By Dustin Volz
WASHINGTON (Reuters) - A U.S. appeals court will weigh a constitutional challenge on Wednesday to a warrantless government surveillance programme brought by an Oregon man found guilty of attempting to detonate a bomb in 2010 during a Christmas tree-lighting ceremony.
The case before a three-judge panel of the 9th U.S. Circuit Court of Appeals is the first of its kind to consider whether a criminal defendant’s constitutional privacy rights are violated under a National Security Agency programme that allows spying on Americans’ international phone calls and internet communications.
Mohamed Mohamud, a Somali-American, was convicted in 2013 of plotting to use a weapon of mass destruction and sentenced to 30 years in prison.
In 2010, Mohamud, a naturalized U.S. citizen who was then 19, was found to have attempted to remotely detonate a fake car bomb planted near a square crowded with thousands of people attending a ceremony in downtown Portland the day after Thanksgiving.
Mohamud’s lawyers argued he was entrapped by law enforcement officers posing as al Qaeda militants.
Wednesday’s case, U.S. v. Mohamud, challenges the admissibility of evidence brought to trial obtained under a foreign intelligence statute on grounds it does not allow the government to retain and access content of communications belonging to Americans and that it is unconstitutional.

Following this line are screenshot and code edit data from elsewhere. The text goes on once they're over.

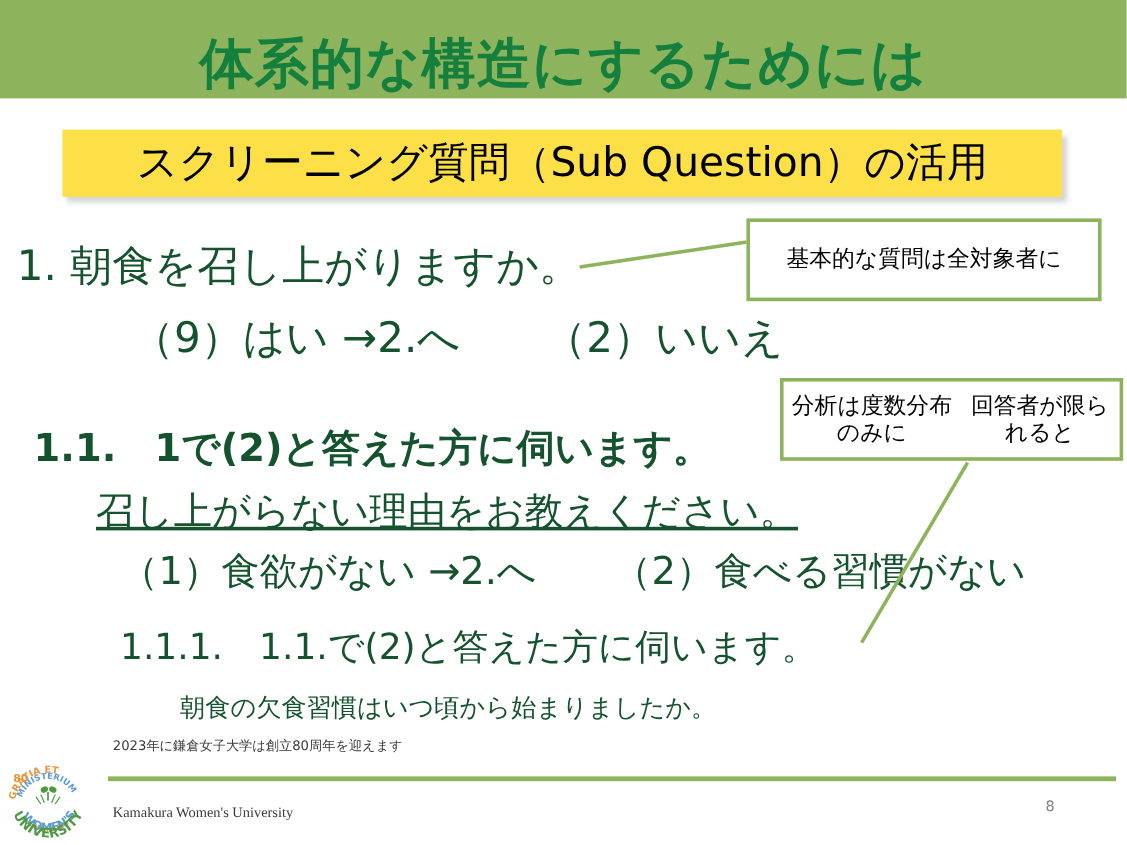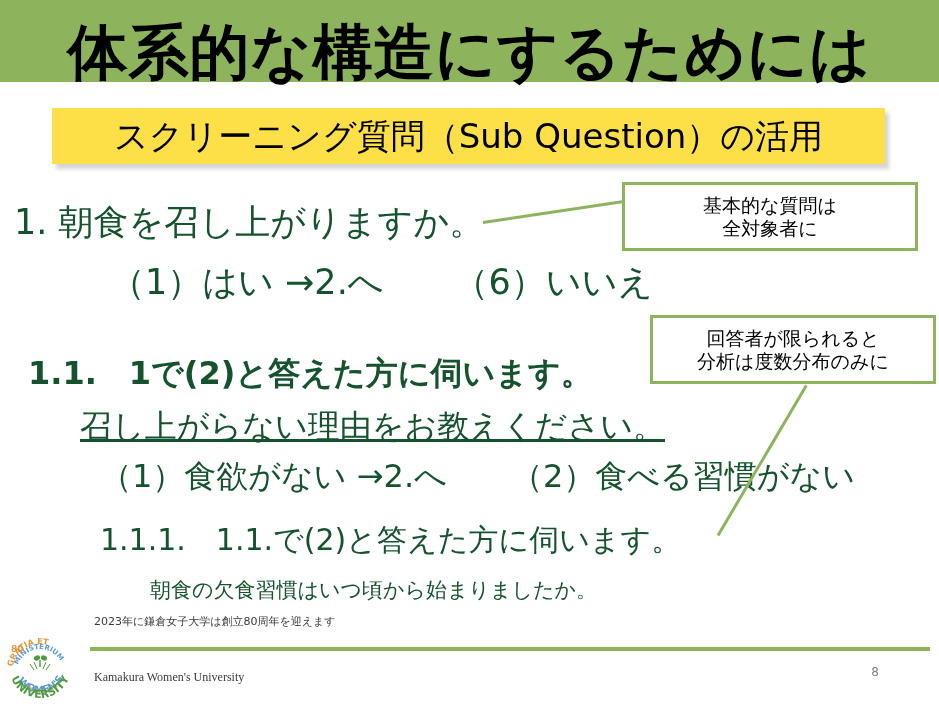"体系的な構造にするためには" .title-text { color: #000000 -> #15803d; font-size: 60px -> 45px }
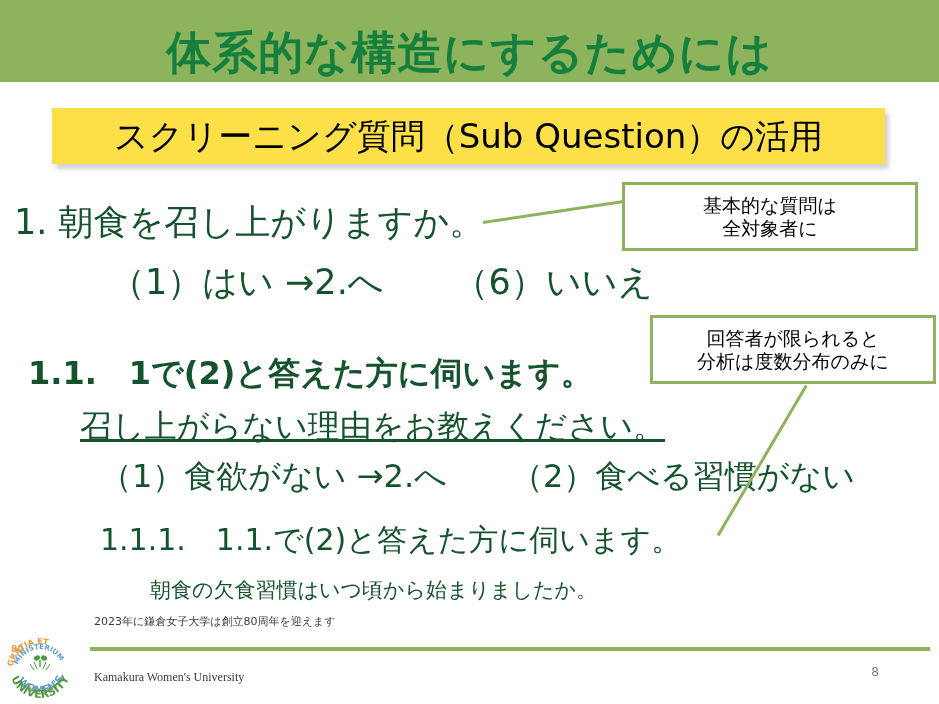"基本的な質問は" .callout { flex-direction: column -> none }
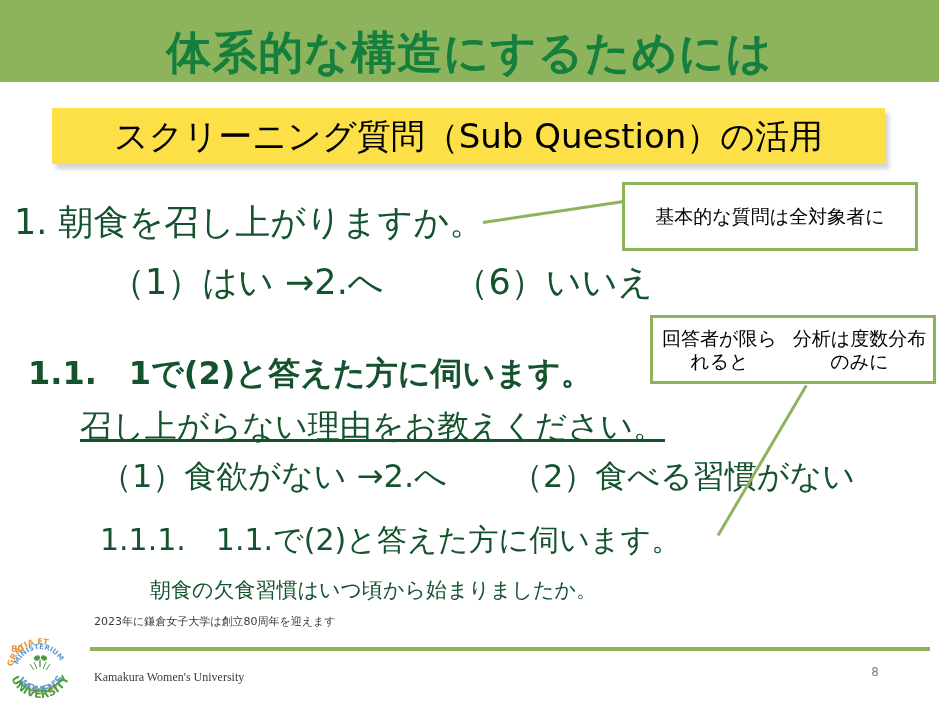"（1）はい →2.へ （6）いいえ" div.q-line { text: 1）はい →2.へ　　（6 -> 9）はい →2.へ　　（2 }
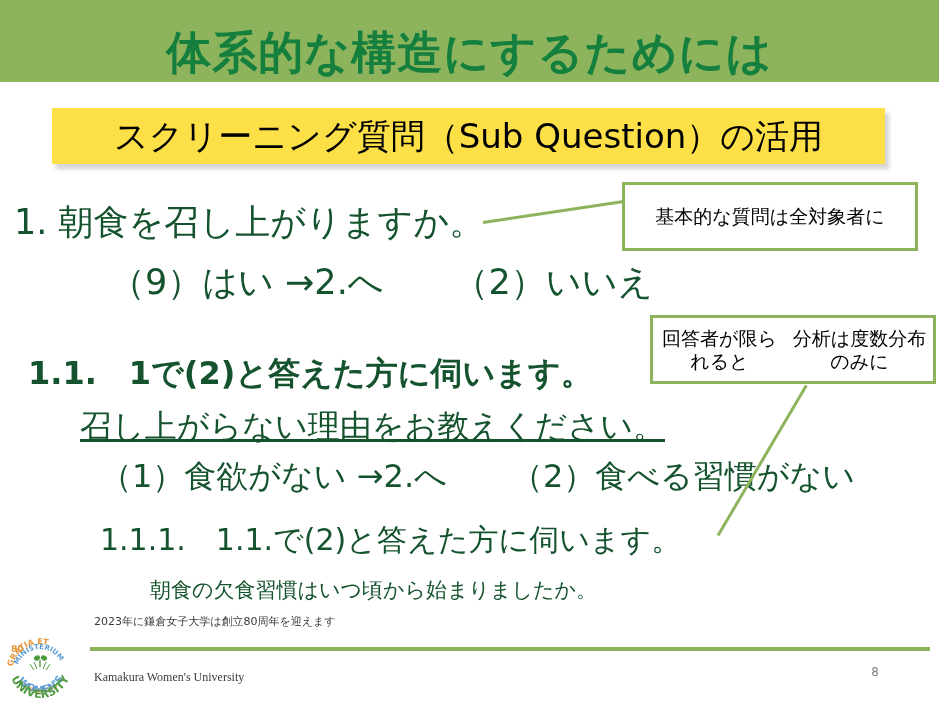"回答者が限られると" span { order: before "分析は度数分布のみに" -> after "分析は度数分布のみに" }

That law, amended in 2008 by Congress and known as Section 702, enables internet surveillance programs known as Prism and Upstream that were first disclosed publicly in a series of leaks by former NSA contractor Edward Snowden three years ago.
Prism gathers messaging data from Alphabet (NASDAQ:GOOGL) Inc's Google, Facebook Inc (NASDAQ:FB), Microsoft Corp (NASDAQ:MSFT), Apple Inc (NASDAQ:AAPL) and other major tech companies that is sent to and from a foreign target under surveillance. Upstream allows the NSA to copy web traffic flowing along the internet backbone located inside the United States and query that data for certain terms associated with a target.
Officials have conceded that data about Americans is sometimes "incidentally" collected under these programs, and later used for domestic criminal investigations. Critics see it as back-door surveillance of Americans without a warrant.
The government has not disclosed which programme was used to surveil Mohamud and only alerted him and his lawyers to how evidence against him was collected after his conviction.
Section 702 has been challenged before in court, but cases have generally been dismissed due to an inability to prove someone’s communications were actually caught up in the highly secretive programs.
The case may have political implications, as Congress must reauthorize Section 702 by Dec. 31, 2017, or let it expire.